- _EXERCISE_: The answer is a stretch of the material below, returned exactly: the line containing "cells are negative", the line containing "(IHC) of unremarkable", and all lines between.

- _EXERCISE MATERIAL_:
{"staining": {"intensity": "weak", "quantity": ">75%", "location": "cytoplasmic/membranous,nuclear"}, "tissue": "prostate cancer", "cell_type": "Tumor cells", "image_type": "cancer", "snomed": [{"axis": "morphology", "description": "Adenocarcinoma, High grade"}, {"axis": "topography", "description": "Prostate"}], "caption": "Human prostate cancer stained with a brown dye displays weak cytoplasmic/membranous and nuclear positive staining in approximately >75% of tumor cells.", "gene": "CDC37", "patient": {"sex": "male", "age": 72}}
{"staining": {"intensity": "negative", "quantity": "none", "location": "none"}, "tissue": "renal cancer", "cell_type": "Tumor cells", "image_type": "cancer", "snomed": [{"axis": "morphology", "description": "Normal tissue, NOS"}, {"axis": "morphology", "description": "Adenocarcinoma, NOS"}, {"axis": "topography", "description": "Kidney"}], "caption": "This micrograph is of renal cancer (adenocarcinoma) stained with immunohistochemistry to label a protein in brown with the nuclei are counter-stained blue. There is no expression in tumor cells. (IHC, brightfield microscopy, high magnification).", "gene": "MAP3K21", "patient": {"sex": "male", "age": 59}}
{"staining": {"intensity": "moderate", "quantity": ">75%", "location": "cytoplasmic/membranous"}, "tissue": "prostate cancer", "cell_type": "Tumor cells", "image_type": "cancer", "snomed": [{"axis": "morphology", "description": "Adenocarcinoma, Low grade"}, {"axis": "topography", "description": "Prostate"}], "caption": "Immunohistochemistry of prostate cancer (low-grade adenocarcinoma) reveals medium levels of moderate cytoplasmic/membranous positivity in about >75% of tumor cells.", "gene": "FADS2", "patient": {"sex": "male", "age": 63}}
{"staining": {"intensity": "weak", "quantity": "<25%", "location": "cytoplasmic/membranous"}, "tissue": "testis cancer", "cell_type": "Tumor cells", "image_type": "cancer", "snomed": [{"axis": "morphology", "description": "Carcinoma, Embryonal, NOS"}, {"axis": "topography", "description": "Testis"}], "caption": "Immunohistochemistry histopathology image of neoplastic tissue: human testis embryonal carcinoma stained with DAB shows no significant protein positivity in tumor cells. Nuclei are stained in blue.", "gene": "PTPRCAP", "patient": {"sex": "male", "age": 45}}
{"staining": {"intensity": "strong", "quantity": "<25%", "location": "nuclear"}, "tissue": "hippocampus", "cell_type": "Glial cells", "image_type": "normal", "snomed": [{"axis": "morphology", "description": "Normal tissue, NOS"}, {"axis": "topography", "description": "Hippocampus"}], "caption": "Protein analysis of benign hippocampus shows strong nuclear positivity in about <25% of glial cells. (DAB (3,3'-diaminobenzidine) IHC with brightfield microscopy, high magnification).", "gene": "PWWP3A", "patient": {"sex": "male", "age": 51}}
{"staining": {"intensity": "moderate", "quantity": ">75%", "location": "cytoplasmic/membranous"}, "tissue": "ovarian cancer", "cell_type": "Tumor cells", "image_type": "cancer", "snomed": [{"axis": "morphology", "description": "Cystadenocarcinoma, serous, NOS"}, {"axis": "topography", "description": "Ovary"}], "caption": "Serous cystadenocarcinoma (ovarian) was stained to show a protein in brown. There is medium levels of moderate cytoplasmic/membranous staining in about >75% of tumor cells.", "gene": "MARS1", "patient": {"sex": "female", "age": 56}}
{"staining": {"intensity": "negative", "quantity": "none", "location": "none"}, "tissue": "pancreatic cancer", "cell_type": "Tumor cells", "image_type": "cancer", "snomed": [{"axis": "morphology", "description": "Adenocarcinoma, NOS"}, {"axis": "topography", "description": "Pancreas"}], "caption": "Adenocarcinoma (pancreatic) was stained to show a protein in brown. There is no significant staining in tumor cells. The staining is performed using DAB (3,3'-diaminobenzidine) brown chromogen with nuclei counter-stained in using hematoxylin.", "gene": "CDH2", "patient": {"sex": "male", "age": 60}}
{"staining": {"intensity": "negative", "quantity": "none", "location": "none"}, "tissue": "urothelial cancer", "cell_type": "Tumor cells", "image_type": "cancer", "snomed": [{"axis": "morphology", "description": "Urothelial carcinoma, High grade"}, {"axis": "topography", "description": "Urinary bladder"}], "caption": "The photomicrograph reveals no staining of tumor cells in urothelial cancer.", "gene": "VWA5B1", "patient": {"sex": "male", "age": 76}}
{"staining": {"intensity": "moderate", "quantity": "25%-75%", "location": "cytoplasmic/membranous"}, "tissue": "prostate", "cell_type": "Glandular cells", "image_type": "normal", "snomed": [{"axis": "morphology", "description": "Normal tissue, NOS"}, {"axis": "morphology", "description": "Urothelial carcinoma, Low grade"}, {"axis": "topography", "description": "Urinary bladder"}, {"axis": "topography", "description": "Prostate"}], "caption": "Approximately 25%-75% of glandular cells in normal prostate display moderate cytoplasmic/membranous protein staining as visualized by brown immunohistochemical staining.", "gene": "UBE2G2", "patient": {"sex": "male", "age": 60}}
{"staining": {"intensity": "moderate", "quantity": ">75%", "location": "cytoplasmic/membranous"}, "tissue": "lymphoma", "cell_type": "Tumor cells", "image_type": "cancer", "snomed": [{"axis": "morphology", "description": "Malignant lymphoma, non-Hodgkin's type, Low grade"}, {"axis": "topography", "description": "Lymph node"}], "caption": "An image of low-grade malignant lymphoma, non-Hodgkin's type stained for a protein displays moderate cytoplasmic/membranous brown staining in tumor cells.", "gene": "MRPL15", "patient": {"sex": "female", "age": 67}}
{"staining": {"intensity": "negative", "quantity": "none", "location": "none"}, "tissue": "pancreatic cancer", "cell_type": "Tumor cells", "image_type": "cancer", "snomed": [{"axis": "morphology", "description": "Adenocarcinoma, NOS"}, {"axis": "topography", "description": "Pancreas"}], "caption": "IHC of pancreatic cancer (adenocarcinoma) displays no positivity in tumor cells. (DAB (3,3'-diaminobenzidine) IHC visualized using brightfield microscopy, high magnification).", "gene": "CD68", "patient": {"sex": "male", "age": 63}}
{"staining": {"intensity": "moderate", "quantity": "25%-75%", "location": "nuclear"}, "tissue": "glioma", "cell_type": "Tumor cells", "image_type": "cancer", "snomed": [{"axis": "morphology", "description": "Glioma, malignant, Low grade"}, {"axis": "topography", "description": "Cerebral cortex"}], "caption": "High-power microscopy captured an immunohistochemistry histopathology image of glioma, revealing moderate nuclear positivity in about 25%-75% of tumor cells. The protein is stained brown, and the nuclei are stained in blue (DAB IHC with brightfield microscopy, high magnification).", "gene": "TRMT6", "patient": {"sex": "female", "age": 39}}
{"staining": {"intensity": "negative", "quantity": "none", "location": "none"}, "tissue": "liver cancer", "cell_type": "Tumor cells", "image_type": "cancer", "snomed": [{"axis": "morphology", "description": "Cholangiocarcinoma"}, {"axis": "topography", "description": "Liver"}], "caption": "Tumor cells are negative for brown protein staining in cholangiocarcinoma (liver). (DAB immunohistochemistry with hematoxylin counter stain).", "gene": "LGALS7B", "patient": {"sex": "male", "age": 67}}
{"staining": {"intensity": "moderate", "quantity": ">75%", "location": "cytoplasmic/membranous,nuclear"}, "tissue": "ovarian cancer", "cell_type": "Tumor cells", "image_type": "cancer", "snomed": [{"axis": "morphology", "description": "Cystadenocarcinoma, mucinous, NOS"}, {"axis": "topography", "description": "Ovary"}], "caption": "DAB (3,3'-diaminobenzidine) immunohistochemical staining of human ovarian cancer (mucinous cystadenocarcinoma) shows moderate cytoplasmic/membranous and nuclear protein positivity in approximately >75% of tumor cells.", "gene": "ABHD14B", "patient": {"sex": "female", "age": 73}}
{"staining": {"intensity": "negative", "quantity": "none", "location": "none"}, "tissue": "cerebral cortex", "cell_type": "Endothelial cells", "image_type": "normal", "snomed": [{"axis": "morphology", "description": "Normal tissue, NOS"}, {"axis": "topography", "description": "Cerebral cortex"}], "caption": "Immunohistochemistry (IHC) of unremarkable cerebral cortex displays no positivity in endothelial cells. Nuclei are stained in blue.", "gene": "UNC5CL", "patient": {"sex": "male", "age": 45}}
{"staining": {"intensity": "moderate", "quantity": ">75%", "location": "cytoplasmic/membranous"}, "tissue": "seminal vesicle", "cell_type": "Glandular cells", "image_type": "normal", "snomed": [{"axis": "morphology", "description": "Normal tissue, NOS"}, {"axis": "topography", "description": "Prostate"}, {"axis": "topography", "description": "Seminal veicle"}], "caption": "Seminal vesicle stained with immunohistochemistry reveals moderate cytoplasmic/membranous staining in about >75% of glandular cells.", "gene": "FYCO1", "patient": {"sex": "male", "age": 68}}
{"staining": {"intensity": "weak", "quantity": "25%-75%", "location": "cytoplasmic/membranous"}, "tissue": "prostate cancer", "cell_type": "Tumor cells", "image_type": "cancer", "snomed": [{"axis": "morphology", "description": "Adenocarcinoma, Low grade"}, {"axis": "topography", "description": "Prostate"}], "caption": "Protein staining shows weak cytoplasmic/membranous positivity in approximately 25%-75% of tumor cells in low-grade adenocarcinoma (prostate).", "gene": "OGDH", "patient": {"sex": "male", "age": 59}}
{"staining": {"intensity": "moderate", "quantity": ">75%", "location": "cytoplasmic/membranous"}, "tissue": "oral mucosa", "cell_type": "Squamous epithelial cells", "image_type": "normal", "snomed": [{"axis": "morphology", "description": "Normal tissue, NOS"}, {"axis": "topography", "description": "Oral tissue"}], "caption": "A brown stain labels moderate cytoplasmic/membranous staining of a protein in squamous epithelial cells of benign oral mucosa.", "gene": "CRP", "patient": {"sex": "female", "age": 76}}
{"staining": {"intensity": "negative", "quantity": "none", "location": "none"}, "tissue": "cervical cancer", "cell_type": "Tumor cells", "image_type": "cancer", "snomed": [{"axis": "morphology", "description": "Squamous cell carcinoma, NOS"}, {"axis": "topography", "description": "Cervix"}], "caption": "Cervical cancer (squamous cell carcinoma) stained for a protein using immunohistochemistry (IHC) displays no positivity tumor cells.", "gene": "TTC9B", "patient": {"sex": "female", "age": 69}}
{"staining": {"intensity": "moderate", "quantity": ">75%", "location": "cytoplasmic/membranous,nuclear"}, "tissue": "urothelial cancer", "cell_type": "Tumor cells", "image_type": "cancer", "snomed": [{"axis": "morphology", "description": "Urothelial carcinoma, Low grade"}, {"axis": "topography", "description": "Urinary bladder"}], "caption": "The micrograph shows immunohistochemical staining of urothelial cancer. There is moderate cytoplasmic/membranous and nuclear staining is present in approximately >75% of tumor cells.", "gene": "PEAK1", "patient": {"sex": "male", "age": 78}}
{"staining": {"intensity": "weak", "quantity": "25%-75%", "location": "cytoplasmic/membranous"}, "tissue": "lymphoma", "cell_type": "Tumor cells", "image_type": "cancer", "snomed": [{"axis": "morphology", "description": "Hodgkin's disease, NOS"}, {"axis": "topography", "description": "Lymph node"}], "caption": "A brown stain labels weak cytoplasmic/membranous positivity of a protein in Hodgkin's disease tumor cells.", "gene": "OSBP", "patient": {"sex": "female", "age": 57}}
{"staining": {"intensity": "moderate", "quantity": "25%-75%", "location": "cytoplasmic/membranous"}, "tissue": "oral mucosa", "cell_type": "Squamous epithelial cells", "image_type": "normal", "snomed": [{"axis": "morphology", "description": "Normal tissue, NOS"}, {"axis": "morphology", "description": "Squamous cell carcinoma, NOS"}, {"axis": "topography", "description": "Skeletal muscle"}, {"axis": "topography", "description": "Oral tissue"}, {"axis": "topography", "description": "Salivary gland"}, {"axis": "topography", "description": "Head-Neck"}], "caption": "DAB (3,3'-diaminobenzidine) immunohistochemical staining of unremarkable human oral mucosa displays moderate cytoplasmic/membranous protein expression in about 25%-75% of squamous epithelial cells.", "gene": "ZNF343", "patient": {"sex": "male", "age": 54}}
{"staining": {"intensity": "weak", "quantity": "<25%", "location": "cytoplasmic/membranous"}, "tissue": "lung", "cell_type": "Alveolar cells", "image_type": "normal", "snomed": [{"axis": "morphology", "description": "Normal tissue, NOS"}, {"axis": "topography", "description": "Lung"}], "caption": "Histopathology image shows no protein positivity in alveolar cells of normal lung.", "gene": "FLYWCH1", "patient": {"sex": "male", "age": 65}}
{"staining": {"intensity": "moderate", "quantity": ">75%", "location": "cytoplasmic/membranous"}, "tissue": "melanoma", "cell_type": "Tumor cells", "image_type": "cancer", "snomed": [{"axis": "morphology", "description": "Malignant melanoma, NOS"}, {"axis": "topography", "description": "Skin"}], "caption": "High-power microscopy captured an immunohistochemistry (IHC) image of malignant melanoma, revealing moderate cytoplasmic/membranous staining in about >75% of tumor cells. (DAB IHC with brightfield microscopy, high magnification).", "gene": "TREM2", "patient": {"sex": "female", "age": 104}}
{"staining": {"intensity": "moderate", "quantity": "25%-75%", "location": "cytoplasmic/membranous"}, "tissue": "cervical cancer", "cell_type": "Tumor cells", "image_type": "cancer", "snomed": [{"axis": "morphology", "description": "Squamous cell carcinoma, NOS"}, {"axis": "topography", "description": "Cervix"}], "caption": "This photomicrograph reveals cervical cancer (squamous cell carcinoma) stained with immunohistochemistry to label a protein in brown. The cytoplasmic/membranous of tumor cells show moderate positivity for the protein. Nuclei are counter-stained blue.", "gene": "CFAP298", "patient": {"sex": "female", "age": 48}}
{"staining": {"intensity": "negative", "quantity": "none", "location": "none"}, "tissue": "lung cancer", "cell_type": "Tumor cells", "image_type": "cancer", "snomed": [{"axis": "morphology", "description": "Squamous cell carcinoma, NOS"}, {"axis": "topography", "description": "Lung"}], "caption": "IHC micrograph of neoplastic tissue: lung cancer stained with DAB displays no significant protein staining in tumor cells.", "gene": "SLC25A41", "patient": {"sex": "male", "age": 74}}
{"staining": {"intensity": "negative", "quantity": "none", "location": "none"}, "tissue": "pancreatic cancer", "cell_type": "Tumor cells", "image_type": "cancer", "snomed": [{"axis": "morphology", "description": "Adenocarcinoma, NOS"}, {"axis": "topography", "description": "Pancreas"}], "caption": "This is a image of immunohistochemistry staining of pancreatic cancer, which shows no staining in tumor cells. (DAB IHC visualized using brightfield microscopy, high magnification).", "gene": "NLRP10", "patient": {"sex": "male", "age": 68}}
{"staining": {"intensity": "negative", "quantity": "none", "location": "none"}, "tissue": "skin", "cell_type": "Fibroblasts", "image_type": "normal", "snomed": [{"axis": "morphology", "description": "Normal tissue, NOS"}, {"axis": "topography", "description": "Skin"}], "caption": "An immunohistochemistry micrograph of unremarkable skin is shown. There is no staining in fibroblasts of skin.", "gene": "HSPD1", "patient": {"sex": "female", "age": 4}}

- _REPLY TO THE TASK_:
{"staining": {"intensity": "negative", "quantity": "none", "location": "none"}, "tissue": "liver cancer", "cell_type": "Tumor cells", "image_type": "cancer", "snomed": [{"axis": "morphology", "description": "Cholangiocarcinoma"}, {"axis": "topography", "description": "Liver"}], "caption": "Tumor cells are negative for brown protein staining in cholangiocarcinoma (liver). (DAB immunohistochemistry with hematoxylin counter stain).", "gene": "LGALS7B", "patient": {"sex": "male", "age": 67}}
{"staining": {"intensity": "moderate", "quantity": ">75%", "location": "cytoplasmic/membranous,nuclear"}, "tissue": "ovarian cancer", "cell_type": "Tumor cells", "image_type": "cancer", "snomed": [{"axis": "morphology", "description": "Cystadenocarcinoma, mucinous, NOS"}, {"axis": "topography", "description": "Ovary"}], "caption": "DAB (3,3'-diaminobenzidine) immunohistochemical staining of human ovarian cancer (mucinous cystadenocarcinoma) shows moderate cytoplasmic/membranous and nuclear protein positivity in approximately >75% of tumor cells.", "gene": "ABHD14B", "patient": {"sex": "female", "age": 73}}
{"staining": {"intensity": "negative", "quantity": "none", "location": "none"}, "tissue": "cerebral cortex", "cell_type": "Endothelial cells", "image_type": "normal", "snomed": [{"axis": "morphology", "description": "Normal tissue, NOS"}, {"axis": "topography", "description": "Cerebral cortex"}], "caption": "Immunohistochemistry (IHC) of unremarkable cerebral cortex displays no positivity in endothelial cells. Nuclei are stained in blue.", "gene": "UNC5CL", "patient": {"sex": "male", "age": 45}}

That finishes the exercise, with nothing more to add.